On the ride to the cemetery, Allison took his hand and squeezed it in the back of the limousine. Nick squeezed Allison’s hand, then let go. He wondered which kind of silence this one was, the old and trusting kind, where there was no need for words, or the newer one, where they were just bankrupt of anything to say. It seemed silly to rent a limousine, but he was not going to drive, let alone hail a livery cab outside the church, haggling in broken Spanish over the price. Would his father have been delighted by the lack of fakery and fanciness, or would he have been insulted by the thrift? A city bus, like the ones he used to drive, that would have been the thing. Allison took his hand again, gripping more firmly than expected.
“Why’d you smile?” she asked.
“Nothing.”
The hand left his again, touched his shoulder, then trailed away. It would be the second kind of silence, it seemed.
“Didn’t Mike Quill live around here?” Allison asked.

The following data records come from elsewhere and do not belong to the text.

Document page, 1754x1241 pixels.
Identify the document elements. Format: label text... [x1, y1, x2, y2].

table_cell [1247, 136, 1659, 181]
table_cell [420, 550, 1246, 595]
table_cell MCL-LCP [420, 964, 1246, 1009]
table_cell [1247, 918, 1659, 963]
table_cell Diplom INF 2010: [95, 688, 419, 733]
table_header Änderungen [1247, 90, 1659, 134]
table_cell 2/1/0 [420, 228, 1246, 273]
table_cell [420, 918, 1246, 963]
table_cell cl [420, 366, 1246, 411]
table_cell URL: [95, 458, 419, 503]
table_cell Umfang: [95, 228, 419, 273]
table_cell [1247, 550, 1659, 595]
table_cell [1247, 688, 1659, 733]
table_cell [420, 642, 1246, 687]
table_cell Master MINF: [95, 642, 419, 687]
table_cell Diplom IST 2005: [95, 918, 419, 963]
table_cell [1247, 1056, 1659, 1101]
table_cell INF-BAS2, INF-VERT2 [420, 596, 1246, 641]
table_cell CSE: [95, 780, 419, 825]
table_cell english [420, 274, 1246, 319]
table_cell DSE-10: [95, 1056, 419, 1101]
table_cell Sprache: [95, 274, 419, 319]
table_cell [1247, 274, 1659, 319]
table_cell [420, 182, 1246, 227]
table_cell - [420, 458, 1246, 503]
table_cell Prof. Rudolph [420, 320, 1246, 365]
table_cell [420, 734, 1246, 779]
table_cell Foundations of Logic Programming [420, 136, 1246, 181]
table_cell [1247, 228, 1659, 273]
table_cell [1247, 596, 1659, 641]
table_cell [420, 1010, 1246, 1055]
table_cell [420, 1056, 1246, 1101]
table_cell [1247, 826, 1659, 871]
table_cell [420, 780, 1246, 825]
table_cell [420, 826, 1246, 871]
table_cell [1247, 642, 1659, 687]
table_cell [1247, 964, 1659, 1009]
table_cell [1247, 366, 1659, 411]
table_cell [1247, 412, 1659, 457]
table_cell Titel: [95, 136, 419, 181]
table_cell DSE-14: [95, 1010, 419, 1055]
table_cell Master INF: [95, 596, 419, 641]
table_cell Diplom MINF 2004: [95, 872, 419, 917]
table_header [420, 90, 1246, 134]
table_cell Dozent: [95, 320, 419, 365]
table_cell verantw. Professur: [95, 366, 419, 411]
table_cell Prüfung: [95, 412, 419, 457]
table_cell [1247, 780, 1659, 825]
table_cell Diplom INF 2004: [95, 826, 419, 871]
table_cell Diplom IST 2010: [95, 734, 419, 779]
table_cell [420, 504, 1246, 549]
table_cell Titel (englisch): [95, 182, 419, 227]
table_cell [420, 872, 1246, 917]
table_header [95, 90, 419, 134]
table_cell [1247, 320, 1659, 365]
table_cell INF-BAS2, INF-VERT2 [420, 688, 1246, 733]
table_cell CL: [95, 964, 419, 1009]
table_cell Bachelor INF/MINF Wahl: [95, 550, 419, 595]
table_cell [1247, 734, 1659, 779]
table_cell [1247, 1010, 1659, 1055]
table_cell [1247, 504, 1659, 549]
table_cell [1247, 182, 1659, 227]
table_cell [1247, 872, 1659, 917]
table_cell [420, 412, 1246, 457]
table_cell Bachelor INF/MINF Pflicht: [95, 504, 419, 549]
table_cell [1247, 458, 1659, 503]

Quill had been the leader of the transit workers in the fifties and sixties. He’d been an Irish immigrant who’d led a strike that had nearly crippled the city. The old man had loved him. It was the perfect remark for Nick, a gift she could have shopped for, apt and c
asual, personal but passing. A reference to city history, with intimate connections. This is what Nick gave back:
“Yeah.”
The hand came back and rested on Nick’s, gently. They moved onto the highway by Van Cortlandt Park, following the hearse. A police car from the precinct led the cortège, and a half-dozen cars followed the limo. Nick had discouraged most people from making the trip, but Esposito and Lena, old Irish ladies from the block, a few others, were not to be deterred. A post-cemetery lunch was traditional, but Nick had no appetite. He hated this, all of it. Could it have been worse? Yes, of course, always. Nick thought of Malcolm, not just orphaned but handcuffed; and then he remembered how, despite it all, Malcolm had lifted his eyes to admire, “Even a day like today …” Yes, it could have been worse; Nick realized that a felon with jail breath had faced the same moment with far more courage, more soul than he could muster.
His phone rang, from the blocked number. Nick looked to Allison, almost smiling, knowing who it was not. Any distraction was welcome, even this.
“Can you talk?” the voice said.
“Depends on who you ask.”
There was a pause on the end of the line, uncertain whether it was a joke, and who it was on. When conclusions were drawn, offense was taken.
“You’re playing games, Meehan. You’re playing them with the wrong people, on the wrong side. This is dead serious, and you’re out somewhere, off playing games. You have no idea what we know.”
Nick smiled for the first time in days.
“Hello? Are you there?”
Nick didn’t answer, knowing he didn’t need to, not caring if he did.
“Meehan, I think you should know, this will get done, with you or without you. You have an opportunity. You are not necessary.”